Exercise aim: With the pictures left out, restate exactly the part below that opens with the line containing "f_number: 6.4" and closes with the line containing "vfov_deg: 81.2".

*** Begin section ***

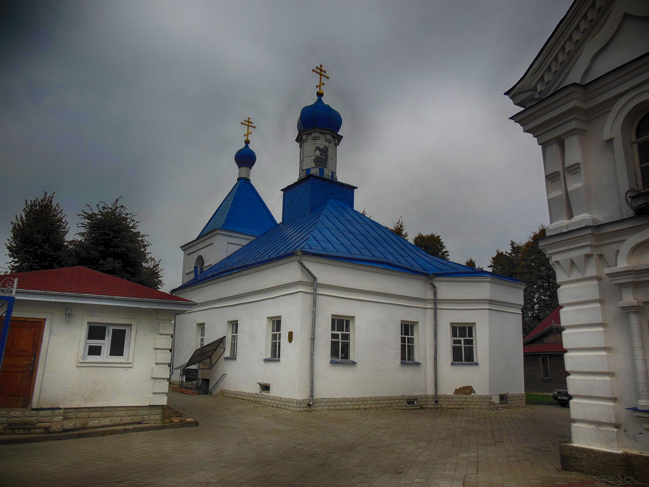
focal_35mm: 25
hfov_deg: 69.4
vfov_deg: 54.9
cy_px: 244
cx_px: 324
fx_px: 469
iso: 125
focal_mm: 4.5
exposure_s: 1/500
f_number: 6.4
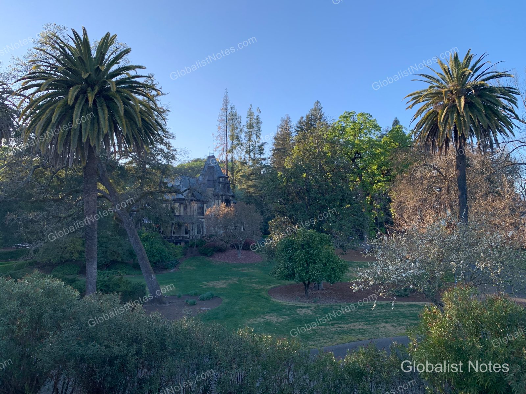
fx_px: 395
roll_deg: +0.3
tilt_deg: +5.1
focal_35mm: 26
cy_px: 197
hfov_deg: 67.3
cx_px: 263
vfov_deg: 53.1
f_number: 1.8
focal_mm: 4.25
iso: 25
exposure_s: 1/608
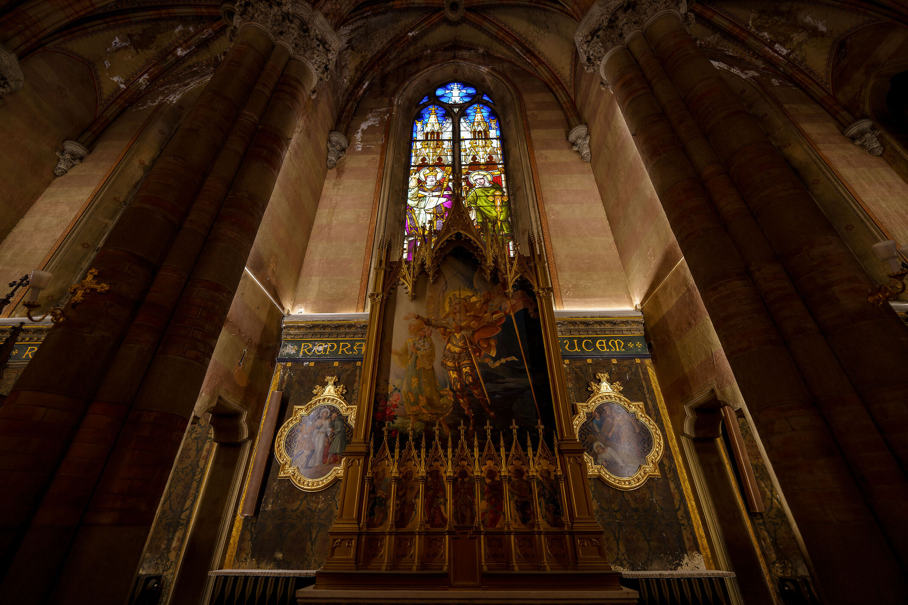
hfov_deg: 104.3
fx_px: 353
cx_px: 454
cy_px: 302
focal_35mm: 14
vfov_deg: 81.2
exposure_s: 1/30
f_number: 1.8
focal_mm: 14
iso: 160
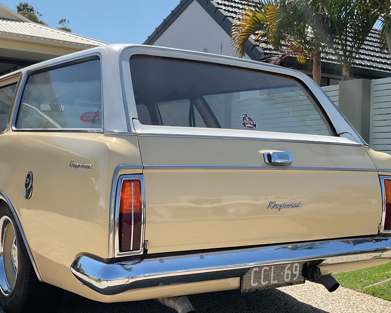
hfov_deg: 41.0
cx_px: 158
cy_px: 167
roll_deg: -0.3
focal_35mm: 45
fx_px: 521
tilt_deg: -0.7
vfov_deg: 33.4
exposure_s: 1/1730
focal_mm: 3
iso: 16
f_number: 1.8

*** End section ***

Answer to this problem:
f_number: 6.4
fx_px: 395
roll_deg: +0.3
tilt_deg: +5.1
focal_35mm: 26
cy_px: 197
hfov_deg: 67.3
cx_px: 263
vfov_deg: 53.1
f_number: 1.8
focal_mm: 4.25
iso: 25
exposure_s: 1/608
hfov_deg: 104.3
fx_px: 353
cx_px: 454
cy_px: 302
focal_35mm: 14
vfov_deg: 81.2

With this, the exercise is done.